Sorry if my doubt is too naive. But I have a difficulty in typecasting std::atomic
to char*
type. Is casting from std::atomic to char
is valid?
Can I write to such type casted variable. I am sure that there will be no multithreaded reads/writes while a thread tries to write into the variable.(I understand that, there is no need for using atomics when there will be no concurrent access on this variable)
std::atomic<uint8_t>* data_;
char *data = reinterpret_cast<char*>(data_);
*data |= mask;
Is it safe to do?
EDIT: I am not sure if its worth mentioning. In my code,
char *raw;
// variable raw is allocated
std::atomic<uint8_t>* data_ = reinterpret_cast<std::atomic<uint8_t>*>(raw);
The above is how the std::atomic< uint8_t>
is created (as char and type casted to std::atomic type).
Thanks :)
I don't think it's safe at all.
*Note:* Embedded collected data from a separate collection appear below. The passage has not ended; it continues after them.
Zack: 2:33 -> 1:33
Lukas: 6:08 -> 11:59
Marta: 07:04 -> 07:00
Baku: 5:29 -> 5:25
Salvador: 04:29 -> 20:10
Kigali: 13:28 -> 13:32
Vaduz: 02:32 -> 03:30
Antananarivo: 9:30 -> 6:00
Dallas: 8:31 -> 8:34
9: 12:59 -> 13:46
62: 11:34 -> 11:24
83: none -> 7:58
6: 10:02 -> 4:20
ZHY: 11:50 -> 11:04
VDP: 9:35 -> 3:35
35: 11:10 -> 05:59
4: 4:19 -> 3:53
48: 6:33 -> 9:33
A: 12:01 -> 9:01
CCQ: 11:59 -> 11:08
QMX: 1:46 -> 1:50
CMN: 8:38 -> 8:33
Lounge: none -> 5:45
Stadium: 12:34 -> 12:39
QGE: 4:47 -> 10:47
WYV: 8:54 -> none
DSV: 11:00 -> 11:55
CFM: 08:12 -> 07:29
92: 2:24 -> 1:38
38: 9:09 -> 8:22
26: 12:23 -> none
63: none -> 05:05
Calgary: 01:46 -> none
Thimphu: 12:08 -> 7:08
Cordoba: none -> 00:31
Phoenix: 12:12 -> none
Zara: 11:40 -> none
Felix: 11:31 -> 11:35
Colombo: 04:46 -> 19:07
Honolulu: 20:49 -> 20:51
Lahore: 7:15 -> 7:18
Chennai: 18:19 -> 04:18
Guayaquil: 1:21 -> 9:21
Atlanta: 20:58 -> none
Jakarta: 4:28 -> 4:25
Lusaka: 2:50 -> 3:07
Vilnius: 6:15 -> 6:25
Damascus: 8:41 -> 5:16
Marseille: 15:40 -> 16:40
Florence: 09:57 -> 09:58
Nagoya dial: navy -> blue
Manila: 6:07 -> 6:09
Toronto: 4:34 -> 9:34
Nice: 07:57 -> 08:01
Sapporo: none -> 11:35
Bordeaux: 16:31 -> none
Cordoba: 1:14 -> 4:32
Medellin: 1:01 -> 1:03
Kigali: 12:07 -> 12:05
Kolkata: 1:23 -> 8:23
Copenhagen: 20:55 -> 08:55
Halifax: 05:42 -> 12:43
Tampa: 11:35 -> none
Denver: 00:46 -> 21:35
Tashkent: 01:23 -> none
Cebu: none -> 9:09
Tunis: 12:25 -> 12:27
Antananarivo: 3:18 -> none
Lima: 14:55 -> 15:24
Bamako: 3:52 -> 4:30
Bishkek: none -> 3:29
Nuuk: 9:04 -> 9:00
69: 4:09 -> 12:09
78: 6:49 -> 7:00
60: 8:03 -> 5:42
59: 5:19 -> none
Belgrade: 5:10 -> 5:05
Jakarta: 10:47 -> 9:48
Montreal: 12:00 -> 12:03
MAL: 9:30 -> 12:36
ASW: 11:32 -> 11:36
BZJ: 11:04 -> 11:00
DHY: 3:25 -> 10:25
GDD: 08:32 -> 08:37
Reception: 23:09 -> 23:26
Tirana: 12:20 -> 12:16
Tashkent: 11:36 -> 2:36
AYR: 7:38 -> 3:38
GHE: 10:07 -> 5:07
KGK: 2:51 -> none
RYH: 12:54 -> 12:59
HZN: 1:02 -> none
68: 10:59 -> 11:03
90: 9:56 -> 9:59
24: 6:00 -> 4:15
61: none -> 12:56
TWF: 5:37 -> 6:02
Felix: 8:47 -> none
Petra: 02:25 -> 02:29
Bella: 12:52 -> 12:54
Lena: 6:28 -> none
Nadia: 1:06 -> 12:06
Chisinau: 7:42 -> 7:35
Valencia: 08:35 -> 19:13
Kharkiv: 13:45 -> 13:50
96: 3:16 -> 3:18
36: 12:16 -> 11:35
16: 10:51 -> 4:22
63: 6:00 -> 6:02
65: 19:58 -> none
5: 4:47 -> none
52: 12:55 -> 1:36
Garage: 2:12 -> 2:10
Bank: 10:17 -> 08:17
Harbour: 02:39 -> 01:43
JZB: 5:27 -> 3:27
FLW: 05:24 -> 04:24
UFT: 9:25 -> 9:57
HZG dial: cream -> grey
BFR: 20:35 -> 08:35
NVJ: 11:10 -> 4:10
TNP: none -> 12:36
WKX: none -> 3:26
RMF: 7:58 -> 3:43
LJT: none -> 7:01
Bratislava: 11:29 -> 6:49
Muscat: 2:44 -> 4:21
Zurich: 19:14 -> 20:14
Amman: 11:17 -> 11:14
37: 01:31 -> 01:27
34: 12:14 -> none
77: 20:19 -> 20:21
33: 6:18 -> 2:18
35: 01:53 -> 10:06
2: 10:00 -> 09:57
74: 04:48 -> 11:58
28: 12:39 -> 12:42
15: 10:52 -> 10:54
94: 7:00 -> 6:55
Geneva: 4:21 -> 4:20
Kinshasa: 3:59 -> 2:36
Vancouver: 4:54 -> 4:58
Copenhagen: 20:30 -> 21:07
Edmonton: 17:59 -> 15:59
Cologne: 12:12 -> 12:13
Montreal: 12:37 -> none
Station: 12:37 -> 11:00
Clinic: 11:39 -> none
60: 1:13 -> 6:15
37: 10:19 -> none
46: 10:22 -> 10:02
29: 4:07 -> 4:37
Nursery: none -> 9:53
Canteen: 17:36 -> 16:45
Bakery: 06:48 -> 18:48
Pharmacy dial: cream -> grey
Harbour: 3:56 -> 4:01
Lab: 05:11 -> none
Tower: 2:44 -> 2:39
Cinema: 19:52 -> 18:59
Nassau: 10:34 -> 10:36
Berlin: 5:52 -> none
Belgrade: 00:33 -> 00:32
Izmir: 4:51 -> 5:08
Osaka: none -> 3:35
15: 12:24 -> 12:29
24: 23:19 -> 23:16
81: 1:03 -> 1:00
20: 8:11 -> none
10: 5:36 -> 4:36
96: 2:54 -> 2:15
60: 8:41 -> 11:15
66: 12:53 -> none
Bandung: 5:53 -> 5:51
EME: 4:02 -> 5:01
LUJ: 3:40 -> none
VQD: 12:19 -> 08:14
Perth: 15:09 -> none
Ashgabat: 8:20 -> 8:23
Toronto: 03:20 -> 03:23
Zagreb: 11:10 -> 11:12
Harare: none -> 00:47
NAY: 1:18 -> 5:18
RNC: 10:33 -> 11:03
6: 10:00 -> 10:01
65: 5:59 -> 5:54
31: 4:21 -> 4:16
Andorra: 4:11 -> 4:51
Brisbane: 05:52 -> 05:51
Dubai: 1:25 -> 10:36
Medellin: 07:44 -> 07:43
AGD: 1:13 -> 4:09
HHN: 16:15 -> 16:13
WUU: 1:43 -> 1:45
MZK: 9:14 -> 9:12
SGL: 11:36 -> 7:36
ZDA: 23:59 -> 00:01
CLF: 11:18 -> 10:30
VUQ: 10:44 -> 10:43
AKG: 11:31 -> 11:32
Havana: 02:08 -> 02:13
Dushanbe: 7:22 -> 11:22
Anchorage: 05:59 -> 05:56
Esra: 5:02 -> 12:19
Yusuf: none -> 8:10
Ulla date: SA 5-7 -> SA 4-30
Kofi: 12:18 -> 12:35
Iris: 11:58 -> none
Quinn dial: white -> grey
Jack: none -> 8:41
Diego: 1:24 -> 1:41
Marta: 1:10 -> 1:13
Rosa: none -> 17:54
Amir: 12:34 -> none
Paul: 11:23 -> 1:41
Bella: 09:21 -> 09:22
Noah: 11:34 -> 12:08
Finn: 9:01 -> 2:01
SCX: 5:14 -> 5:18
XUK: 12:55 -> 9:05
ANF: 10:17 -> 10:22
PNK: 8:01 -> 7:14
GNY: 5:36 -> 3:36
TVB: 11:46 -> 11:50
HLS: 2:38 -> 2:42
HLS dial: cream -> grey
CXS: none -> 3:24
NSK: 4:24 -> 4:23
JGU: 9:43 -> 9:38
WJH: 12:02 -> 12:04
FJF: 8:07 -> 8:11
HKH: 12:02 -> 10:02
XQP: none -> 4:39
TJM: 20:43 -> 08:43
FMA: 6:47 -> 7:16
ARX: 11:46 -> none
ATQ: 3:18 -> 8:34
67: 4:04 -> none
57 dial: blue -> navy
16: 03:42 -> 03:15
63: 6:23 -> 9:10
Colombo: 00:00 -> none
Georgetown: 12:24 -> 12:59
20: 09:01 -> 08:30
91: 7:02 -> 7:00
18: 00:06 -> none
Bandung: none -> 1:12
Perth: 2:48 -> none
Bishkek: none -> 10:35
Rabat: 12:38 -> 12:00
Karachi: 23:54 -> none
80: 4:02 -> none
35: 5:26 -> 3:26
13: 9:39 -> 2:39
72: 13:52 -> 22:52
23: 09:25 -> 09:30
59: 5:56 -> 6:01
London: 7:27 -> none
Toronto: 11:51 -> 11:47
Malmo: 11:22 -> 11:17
The C++ Standard does not guarantee std::atomic<uint8_t>
to be lock-free. If it is not, then there might be, e.g., a mutex member variable stored in every std::atomic<uint8_t>
object starting at its first byte. In such a case, your command *data |= mask;
would manipulate a bit of this mutex, which might completely break its internal implementation.
This might be also a relevant question: Is it possible to get the address of the underlying storage for an atomic_int?.